### Dataset items
──────────

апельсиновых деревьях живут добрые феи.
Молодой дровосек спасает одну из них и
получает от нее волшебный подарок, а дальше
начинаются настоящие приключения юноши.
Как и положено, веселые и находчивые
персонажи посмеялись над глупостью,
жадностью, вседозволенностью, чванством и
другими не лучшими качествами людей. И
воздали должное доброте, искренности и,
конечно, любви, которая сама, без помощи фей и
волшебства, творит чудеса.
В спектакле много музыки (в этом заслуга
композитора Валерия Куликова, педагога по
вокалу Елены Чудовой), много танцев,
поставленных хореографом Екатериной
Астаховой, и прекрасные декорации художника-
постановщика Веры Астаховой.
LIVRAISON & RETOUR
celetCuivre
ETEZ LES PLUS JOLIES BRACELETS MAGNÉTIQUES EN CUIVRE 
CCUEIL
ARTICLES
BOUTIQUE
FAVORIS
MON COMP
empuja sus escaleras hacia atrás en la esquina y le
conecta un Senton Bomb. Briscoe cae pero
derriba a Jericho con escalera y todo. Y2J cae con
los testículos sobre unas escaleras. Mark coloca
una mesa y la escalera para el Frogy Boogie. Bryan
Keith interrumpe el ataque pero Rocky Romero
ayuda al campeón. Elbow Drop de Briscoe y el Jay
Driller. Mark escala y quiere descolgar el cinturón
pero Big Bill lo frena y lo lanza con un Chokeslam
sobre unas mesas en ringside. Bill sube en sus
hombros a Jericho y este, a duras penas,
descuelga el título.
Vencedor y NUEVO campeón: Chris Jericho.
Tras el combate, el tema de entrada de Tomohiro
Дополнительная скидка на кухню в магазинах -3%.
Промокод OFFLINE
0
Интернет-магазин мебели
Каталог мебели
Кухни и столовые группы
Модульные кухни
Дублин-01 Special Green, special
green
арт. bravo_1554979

──────────

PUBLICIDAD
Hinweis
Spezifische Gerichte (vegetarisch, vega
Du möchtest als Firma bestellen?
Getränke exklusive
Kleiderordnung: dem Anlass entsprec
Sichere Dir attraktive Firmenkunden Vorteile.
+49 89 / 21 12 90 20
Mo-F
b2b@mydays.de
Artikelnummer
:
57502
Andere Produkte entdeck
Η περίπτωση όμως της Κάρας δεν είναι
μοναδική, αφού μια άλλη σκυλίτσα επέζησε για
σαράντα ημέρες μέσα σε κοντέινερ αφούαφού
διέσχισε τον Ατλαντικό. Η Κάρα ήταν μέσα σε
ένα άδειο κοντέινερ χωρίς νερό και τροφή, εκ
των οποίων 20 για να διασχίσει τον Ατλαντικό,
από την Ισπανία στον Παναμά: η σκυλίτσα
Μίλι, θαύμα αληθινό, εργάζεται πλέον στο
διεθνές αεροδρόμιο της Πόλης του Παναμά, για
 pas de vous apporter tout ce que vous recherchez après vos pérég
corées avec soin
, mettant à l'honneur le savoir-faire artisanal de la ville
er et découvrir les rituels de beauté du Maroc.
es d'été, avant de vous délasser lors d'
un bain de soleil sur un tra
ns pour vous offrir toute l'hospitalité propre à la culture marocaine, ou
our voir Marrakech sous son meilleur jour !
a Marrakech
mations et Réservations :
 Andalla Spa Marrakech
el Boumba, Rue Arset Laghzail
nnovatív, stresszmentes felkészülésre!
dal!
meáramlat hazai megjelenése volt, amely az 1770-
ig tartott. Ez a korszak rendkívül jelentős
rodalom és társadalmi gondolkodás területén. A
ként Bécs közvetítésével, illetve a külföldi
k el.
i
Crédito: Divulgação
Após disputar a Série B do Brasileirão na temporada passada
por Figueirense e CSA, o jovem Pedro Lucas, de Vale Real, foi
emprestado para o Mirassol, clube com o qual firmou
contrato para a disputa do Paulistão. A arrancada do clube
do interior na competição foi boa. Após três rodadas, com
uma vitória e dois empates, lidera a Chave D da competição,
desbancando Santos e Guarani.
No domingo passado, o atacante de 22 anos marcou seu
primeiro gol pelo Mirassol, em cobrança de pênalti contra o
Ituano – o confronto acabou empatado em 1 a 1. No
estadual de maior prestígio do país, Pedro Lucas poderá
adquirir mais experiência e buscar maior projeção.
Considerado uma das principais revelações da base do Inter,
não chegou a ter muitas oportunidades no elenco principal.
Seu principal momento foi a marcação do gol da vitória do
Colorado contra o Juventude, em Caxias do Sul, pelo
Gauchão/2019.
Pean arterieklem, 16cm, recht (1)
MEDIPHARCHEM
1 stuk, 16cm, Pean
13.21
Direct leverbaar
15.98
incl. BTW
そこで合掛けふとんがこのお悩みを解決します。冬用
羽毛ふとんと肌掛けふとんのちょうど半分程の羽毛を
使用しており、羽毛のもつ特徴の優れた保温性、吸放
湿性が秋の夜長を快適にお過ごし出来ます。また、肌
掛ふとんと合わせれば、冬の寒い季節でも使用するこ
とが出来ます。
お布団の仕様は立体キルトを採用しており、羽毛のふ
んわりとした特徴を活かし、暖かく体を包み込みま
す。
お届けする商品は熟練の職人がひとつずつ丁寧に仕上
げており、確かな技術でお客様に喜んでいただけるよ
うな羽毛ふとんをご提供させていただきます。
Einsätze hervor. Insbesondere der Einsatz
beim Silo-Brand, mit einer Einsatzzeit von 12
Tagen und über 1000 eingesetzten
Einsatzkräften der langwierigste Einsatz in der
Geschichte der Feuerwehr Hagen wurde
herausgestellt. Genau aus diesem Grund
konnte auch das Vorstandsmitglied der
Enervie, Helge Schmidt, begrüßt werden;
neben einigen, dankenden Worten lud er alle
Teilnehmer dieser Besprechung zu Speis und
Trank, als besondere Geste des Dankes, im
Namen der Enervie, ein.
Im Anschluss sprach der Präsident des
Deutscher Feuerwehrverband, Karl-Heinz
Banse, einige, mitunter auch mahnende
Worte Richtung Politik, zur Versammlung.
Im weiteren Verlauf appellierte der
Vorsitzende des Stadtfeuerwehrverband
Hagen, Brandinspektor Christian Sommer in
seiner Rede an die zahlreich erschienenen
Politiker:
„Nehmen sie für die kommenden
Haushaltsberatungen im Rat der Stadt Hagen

──────────

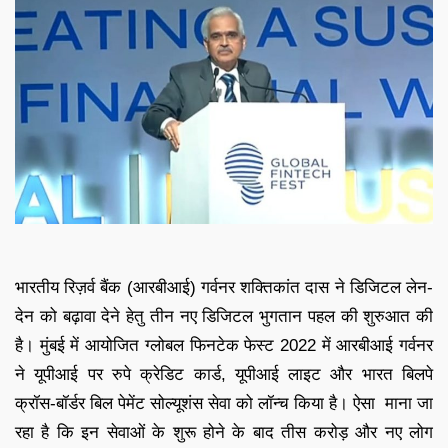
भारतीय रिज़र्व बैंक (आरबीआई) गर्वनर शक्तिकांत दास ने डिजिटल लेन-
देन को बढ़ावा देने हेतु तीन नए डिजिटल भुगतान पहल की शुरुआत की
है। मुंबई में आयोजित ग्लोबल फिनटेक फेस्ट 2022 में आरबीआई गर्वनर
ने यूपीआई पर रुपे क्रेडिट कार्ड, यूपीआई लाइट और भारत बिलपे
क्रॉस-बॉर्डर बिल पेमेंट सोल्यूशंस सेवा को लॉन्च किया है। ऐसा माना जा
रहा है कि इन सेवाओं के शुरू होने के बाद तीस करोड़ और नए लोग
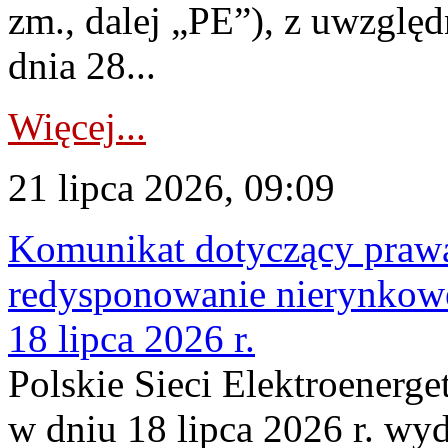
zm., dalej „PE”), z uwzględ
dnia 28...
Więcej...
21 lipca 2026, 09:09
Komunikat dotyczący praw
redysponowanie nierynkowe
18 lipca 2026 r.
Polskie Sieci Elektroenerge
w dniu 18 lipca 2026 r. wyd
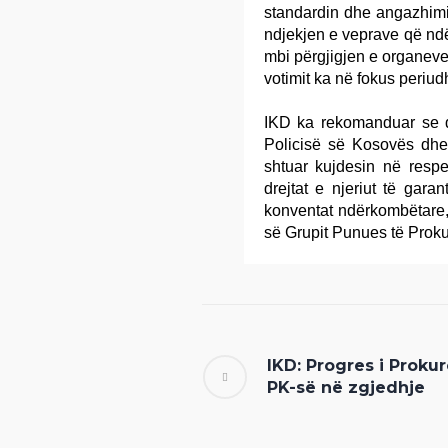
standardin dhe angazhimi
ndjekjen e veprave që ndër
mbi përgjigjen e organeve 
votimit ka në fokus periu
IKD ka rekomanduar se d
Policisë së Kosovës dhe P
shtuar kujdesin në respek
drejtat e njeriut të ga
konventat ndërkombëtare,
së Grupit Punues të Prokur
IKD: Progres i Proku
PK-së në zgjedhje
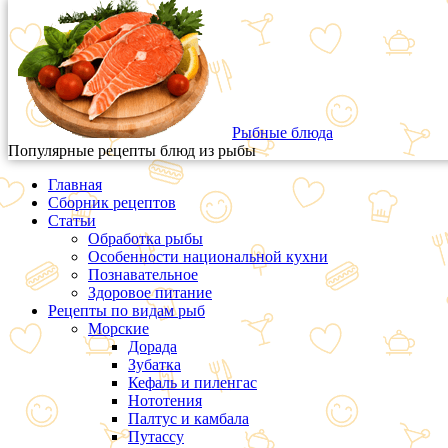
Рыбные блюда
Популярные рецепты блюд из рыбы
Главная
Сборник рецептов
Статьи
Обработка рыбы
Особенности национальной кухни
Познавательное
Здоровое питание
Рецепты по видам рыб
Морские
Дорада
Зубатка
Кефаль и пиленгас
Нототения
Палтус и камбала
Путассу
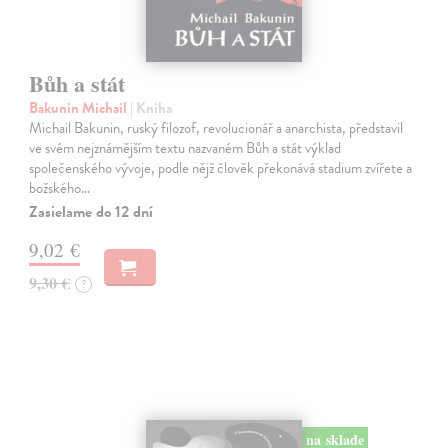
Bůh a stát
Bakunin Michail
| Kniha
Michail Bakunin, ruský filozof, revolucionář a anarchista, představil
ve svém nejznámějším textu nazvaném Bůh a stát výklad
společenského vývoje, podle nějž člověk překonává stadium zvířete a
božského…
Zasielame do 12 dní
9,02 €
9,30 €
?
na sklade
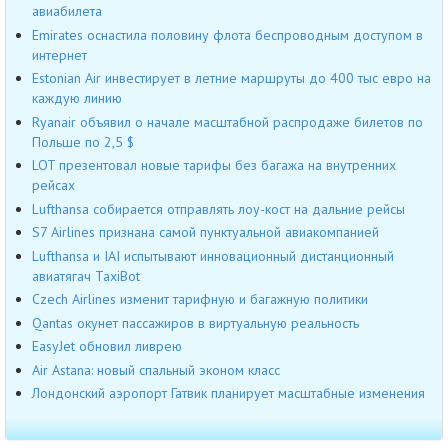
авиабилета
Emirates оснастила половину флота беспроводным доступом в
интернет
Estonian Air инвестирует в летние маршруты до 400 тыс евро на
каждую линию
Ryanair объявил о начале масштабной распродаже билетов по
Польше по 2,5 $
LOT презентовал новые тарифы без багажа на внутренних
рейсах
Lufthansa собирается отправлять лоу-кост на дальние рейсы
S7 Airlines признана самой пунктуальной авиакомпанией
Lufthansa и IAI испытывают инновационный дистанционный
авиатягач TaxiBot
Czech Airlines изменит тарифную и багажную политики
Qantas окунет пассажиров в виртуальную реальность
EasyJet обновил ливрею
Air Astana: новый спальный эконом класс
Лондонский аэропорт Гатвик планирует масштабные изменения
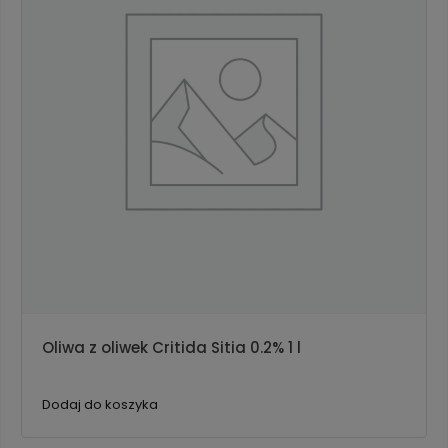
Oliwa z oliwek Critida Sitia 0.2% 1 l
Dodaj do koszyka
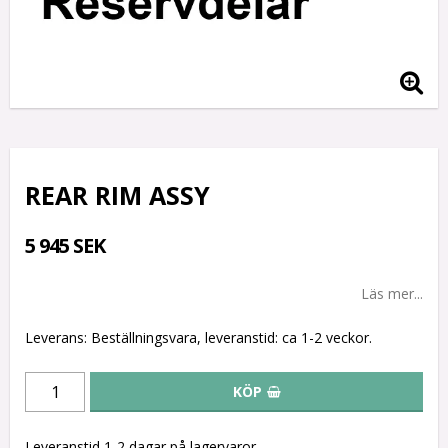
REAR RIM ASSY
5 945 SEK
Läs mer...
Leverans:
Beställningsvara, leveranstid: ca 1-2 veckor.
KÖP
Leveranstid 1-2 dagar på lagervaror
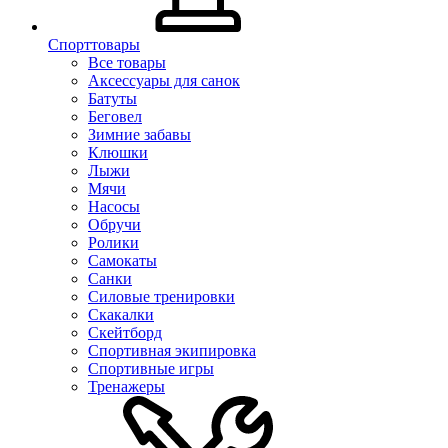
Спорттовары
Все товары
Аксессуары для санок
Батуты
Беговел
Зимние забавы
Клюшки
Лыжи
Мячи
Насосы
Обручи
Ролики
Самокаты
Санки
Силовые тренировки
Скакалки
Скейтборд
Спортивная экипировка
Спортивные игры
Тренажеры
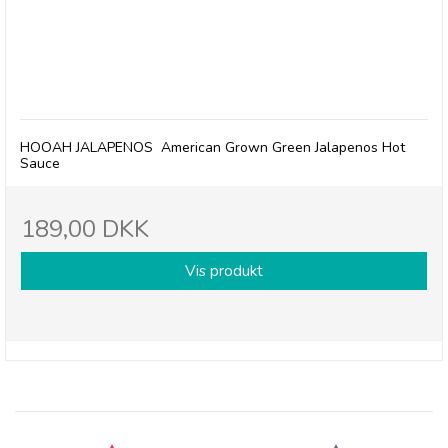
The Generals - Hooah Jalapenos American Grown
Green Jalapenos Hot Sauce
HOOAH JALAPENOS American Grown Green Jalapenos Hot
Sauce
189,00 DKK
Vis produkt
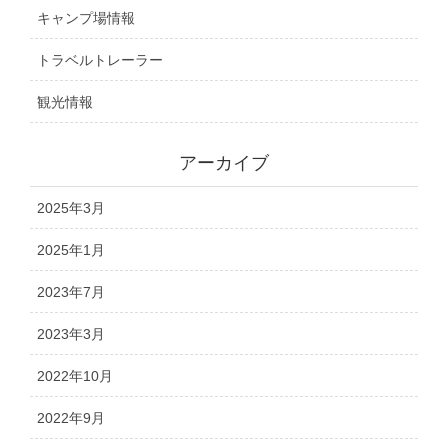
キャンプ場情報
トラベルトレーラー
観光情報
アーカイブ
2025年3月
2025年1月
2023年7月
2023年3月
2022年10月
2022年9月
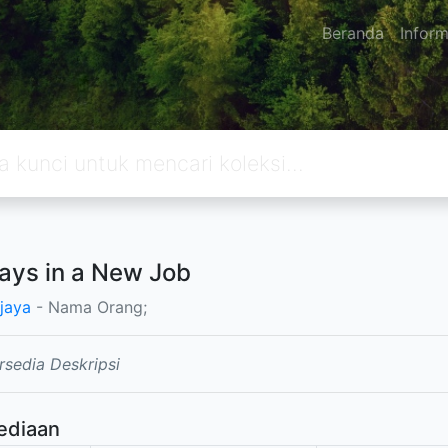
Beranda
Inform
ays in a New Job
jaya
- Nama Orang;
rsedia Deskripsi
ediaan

──────────

### Work item
Report each line of the listing above that contains the word "vitória".

### Response to this exercise
uma vitória e dois empates, lidera a Chave D da competição,
Seu principal momento foi a marcação do gol da vitória do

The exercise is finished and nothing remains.